As the so-called Primum Mobile of the association (or “Ut One,” in the group’s unique lexicon), Grant is the bearer of Membership Card #000,000,001, an artefact that would doubtless command a handsome price if traded through E-bay, or offered on consignment through a Cash Converters pawn shop, but, as Grant says, “To consider such an act simply would not suit, and would ill-befit a Man of Utmost Probity.”
Having been required, on the occasion of his 65th birthday, to accept mandatory retirement from the post of Founder and First Officer of the international group, Grant retains an equivalent position with the group’s local chapter, the West End Toronto Men of Probity (WET-MOP). Grant observes, with his familiar chuckle: “They say a new broom may sweep clean, but in Toronto, we know that a WET-MOP always gets the job done.”

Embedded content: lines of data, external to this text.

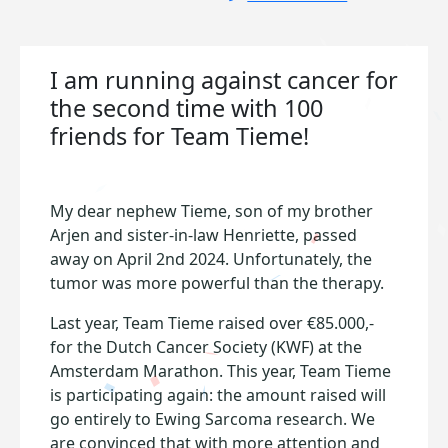
I am running against cancer for
the second time with 100
friends for Team Tieme!
My dear nephew Tieme, son of my brother
Arjen and sister-in-law Henriette, passed
away on April 2nd 2024. Unfortunately, the
tumor was more powerful than the therapy.
Last year, Team Tieme raised over €85.000,-
for the Dutch Cancer Society (KWF) at the
Amsterdam Marathon. This year, Team Tieme
is participating again: the amount raised will
go entirely to Ewing Sarcoma research. We
are convinced that with more attention and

One of the promising young minds under his charge recently asked him: “Say, Professor? Professor Mark? What, y’know, qualities might you associate with a Man of Utmost Probity — that is, in your view?” After considering the question for a moment, and then for several more moments, he provided the following reflections, thus demonstrating the generosity of spirit, and the tone of civility, that speak clearly to his high character:
“Any Man of Probity will take the time to help a friend or colleague when that friend has attended a company reception, perhaps over-indulged, and possibly passed out while attempting to exit the elevator. If the friend is positioned halfway out of the elevator, the Man of Probity, by dragging his friend’s head away from the path of the automatically-closing doors, will prevent the discomfiture inflicted by having the doors continuously opening and closing, smashing his friend’s head, over and over and over and over and over and over and over and over again. I cannot tell you how many times I have been called upon to perform this service. Many times! I need not add that I have always found it advisable never to laugh, or to excitedly clap one’s hands, during such occurrences.
“Any Man of Probity will strongly resist the urge to butt out his duMaurier on the forehead of his passed-out friend or colleague, to teach that person a lesson about maintaining probity in public. Indeed, smoking cigarettes is a vile habit, and smoking in public elevators is likely to be against the law in many jurisdictions. I don’t care if it happens to be the same brand of cigarettes Fred Davis used to advertise. It’s just wrong.
“On the other hand, a Man of Utmost Probity will go the extra mile, by refraining from helping himself to a gratuity from his prostrate friend’s wallet or money-clip, after the good deed has been completed. Even though a double-sawbuck or at least a ten-spot would seem to me an appropriate fee for services performed.”
Looking back upon his years of exemplifying the Man of Probity, Grant observes: “I am sometimes asked, ‘Can the wrong sort of chap aspire to become a Man of Probity? Yes, I think so — though disappointingly few out-and-out rascals have applied, and fewer still have met our stringent requirements of membership. Can such a person aspire to ultimately become a Man of Utmost Probity? Hmpf. I hardly think so.”